El desarrollo de la industria del mueble basado en virutas, el llamado mueble modular, combinado con el pretencioso diseño, ha acercado las cocinas a laboratorios de análisis clínicos, pero apenas ha conseguido quitarle peso como corazón, cerebro y pulmón del hogar. De hecho, los combinados de salón con cocina incorporada, en sus distintas variantes, esconden la pretensión de tener una buena idem, grande y acogedora, como si se quisiera quitar al salón su seriedad, su frialdad sanitaria.
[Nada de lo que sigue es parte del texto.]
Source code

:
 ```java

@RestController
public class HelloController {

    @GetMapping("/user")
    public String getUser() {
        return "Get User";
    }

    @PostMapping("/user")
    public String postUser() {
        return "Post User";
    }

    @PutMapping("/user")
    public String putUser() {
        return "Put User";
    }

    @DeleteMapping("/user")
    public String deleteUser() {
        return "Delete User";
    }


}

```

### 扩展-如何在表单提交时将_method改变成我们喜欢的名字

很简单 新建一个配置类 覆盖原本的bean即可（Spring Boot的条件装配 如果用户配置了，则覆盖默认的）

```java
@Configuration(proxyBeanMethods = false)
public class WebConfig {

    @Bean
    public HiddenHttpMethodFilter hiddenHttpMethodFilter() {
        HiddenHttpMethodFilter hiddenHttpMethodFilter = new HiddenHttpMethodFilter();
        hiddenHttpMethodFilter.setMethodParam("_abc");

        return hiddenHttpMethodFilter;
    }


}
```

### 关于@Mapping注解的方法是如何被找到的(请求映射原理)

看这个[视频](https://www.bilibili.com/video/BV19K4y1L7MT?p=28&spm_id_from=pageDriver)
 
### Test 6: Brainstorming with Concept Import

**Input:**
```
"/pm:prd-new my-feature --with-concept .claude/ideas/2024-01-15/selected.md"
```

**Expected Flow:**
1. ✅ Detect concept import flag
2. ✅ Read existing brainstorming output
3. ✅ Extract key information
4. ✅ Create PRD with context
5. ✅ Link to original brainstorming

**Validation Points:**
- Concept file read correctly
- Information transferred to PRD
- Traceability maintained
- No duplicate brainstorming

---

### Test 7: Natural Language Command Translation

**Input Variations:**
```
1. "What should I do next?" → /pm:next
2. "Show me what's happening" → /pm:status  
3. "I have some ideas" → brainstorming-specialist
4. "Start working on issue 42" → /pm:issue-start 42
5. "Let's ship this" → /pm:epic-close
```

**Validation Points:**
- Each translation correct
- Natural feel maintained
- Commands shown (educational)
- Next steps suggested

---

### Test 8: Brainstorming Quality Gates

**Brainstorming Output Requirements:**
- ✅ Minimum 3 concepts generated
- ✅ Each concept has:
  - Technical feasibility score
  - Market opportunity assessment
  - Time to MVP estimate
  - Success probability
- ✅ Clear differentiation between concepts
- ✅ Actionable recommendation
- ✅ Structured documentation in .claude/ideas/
No es solo cuestión de comodidad lo que lleva al éxito a esas propuestas de distribución del espacio, sino más bien el intento de que no exista un salón como tal, porque ahí uno siempre se siente un poco un invitado y ya se sabe que, a partir de cierta hora, los huéspedes producen incomodad. ¡Qué alegría nos dan los invitados cuando se van!, reza el dicho, y cuando el invitado es uno mismo, la única solución que queda es irse a la cama a perder la conciencia hasta el día siguiente, huyendo del salón, pero pasando por la cocina para llenarse un vasito de agua fría, de leche, para aclararse las manos, para controlar que ella sigue allí, para cerrar la ventana, mirar si en cubo de la basura está cerrado, apagar el piloto del friegaplatos. Todas esas cosas no se hacen si no media el amor, las ganas de dar una especie de beso de buenas noches… a la cocina.